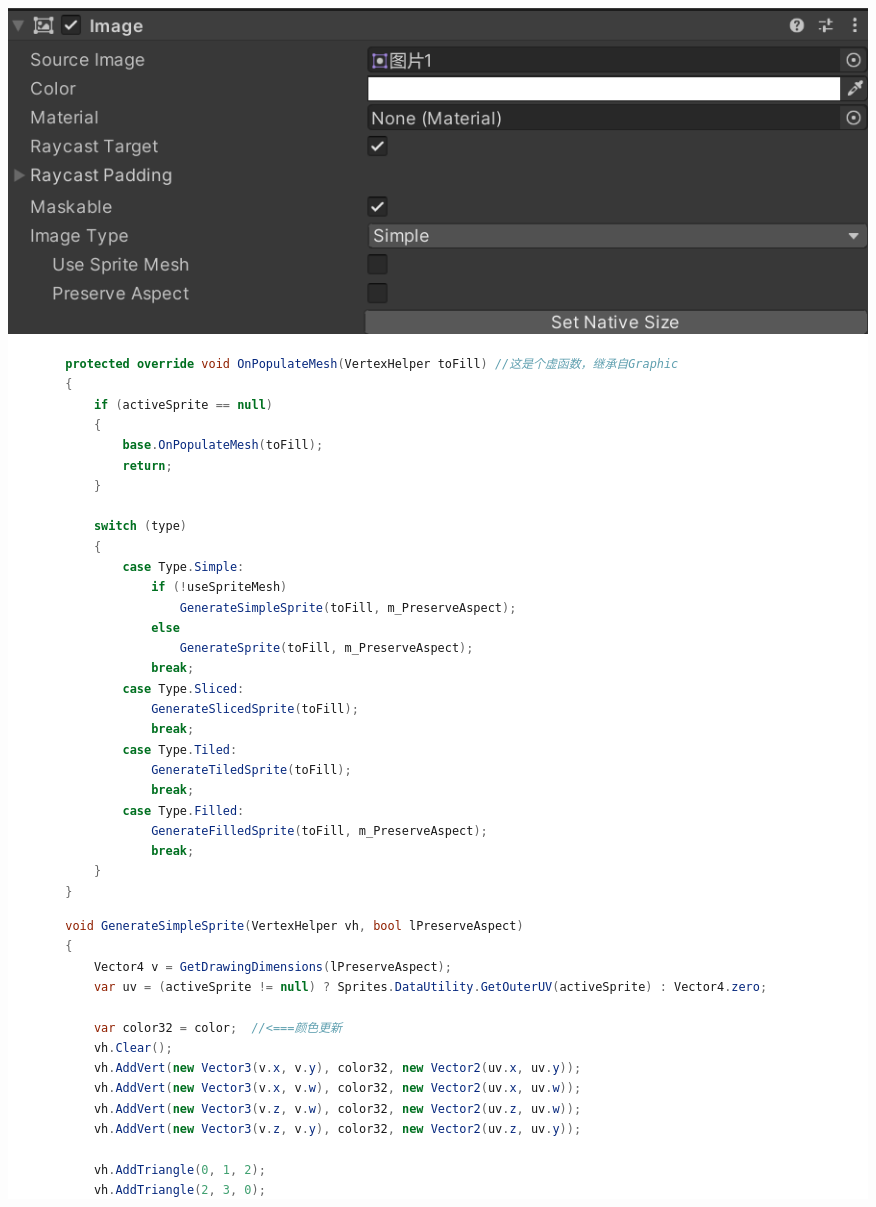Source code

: ![image-20241218172252968](./assets/image-20241218172252968.png)

```c#
        protected override void OnPopulateMesh(VertexHelper toFill) //这是个虚函数，继承自Graphic
        {
            if (activeSprite == null)
            {
                base.OnPopulateMesh(toFill);
                return;
            }

            switch (type)
            {
                case Type.Simple:
                    if (!useSpriteMesh)
                        GenerateSimpleSprite(toFill, m_PreserveAspect);
                    else
                        GenerateSprite(toFill, m_PreserveAspect);
                    break;
                case Type.Sliced:
                    GenerateSlicedSprite(toFill);
                    break;
                case Type.Tiled:
                    GenerateTiledSprite(toFill);
                    break;
                case Type.Filled:
                    GenerateFilledSprite(toFill, m_PreserveAspect);
                    break;
            }
        }
```

```c#
        void GenerateSimpleSprite(VertexHelper vh, bool lPreserveAspect)
        {
            Vector4 v = GetDrawingDimensions(lPreserveAspect);
            var uv = (activeSprite != null) ? Sprites.DataUtility.GetOuterUV(activeSprite) : Vector4.zero;

            var color32 = color;  //<===颜色更新
            vh.Clear();
            vh.AddVert(new Vector3(v.x, v.y), color32, new Vector2(uv.x, uv.y));
            vh.AddVert(new Vector3(v.x, v.w), color32, new Vector2(uv.x, uv.w));
            vh.AddVert(new Vector3(v.z, v.w), color32, new Vector2(uv.z, uv.w));
            vh.AddVert(new Vector3(v.z, v.y), color32, new Vector2(uv.z, uv.y));

            vh.AddTriangle(0, 1, 2);
            vh.AddTriangle(2, 3, 0);
```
-*-*-
→ **PROMPT**
All lines with the word "void" need to be copied from the data above.

→ **ANSWER BOX**
        protected override void OnPopulateMesh(VertexHelper toFill) //这是个虚函数，继承自Graphic
        void GenerateSimpleSprite(VertexHelper vh, bool lPreserveAspect)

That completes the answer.